# Task goal
Return every one of the entries below word for word, without changing a single character.

Saved entries:

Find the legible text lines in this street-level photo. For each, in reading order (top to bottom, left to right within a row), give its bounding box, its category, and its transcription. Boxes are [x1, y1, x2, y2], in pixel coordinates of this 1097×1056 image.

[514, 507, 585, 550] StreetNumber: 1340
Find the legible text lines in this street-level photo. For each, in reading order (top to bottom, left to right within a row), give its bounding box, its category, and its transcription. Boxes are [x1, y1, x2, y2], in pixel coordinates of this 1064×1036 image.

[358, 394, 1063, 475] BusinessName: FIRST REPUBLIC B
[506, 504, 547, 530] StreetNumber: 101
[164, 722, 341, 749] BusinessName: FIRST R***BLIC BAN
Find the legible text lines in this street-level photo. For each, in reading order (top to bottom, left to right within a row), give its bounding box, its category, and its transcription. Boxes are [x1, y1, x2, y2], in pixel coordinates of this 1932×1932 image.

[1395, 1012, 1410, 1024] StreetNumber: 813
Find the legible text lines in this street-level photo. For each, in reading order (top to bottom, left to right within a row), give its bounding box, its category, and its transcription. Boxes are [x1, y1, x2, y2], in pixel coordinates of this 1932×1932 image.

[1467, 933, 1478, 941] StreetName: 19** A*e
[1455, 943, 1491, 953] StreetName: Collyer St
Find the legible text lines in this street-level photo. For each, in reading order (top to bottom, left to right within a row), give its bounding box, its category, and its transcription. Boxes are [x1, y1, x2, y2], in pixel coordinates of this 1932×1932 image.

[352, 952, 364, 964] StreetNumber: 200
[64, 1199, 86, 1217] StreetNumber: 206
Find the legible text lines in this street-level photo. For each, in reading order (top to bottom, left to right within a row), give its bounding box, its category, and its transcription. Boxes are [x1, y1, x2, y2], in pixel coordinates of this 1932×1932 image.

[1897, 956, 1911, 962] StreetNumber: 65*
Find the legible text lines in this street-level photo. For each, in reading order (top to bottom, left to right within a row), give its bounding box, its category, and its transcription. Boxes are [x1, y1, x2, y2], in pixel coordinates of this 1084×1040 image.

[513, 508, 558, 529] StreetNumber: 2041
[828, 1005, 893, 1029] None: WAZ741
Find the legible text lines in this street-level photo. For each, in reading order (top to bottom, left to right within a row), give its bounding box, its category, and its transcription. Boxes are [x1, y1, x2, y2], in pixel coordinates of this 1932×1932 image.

# Output of the exercise
Find the legible text lines in this street-level photo. For each, in reading order (top to bottom, left to right within a row), give its bounding box, its category, and its transcription. Boxes are [x1, y1, x2, y2], in pixel coordinates of this 1097×1056 image.

[514, 507, 585, 550] StreetNumber: 1340
Find the legible text lines in this street-level photo. For each, in reading order (top to bottom, left to right within a row), give its bounding box, its category, and its transcription. Boxes are [x1, y1, x2, y2], in pixel coordinates of this 1064×1036 image.

[358, 394, 1063, 475] BusinessName: FIRST REPUBLIC B
[506, 504, 547, 530] StreetNumber: 101
[164, 722, 341, 749] BusinessName: FIRST R***BLIC BAN
Find the legible text lines in this street-level photo. For each, in reading order (top to bottom, left to right within a row), give its bounding box, its category, and its transcription. Boxes are [x1, y1, x2, y2], in pixel coordinates of this 1932×1932 image.

[1395, 1012, 1410, 1024] StreetNumber: 813
Find the legible text lines in this street-level photo. For each, in reading order (top to bottom, left to right within a row), give its bounding box, its category, and its transcription. Boxes are [x1, y1, x2, y2], in pixel coordinates of this 1932×1932 image.

[1467, 933, 1478, 941] StreetName: 19** A*e
[1455, 943, 1491, 953] StreetName: Collyer St
Find the legible text lines in this street-level photo. For each, in reading order (top to bottom, left to right within a row), give its bounding box, its category, and its transcription. Boxes are [x1, y1, x2, y2], in pixel coordinates of this 1932×1932 image.

[352, 952, 364, 964] StreetNumber: 200
[64, 1199, 86, 1217] StreetNumber: 206
Find the legible text lines in this street-level photo. For each, in reading order (top to bottom, left to right within a row), give its bounding box, its category, and its transcription. Boxes are [x1, y1, x2, y2], in pixel coordinates of this 1932×1932 image.

[1897, 956, 1911, 962] StreetNumber: 65*
Find the legible text lines in this street-level photo. For each, in reading order (top to bottom, left to right within a row), give its bounding box, its category, and its transcription. Boxes are [x1, y1, x2, y2], in pixel coordinates of this 1084×1040 image.

[513, 508, 558, 529] StreetNumber: 2041
[828, 1005, 893, 1029] None: WAZ741
Find the legible text lines in this street-level photo. For each, in reading order (top to bottom, left to right within a row), give its bounding box, its category, and its transcription. Boxes are [x1, y1, x2, y2], in pixel coordinates of this 1932×1932 image.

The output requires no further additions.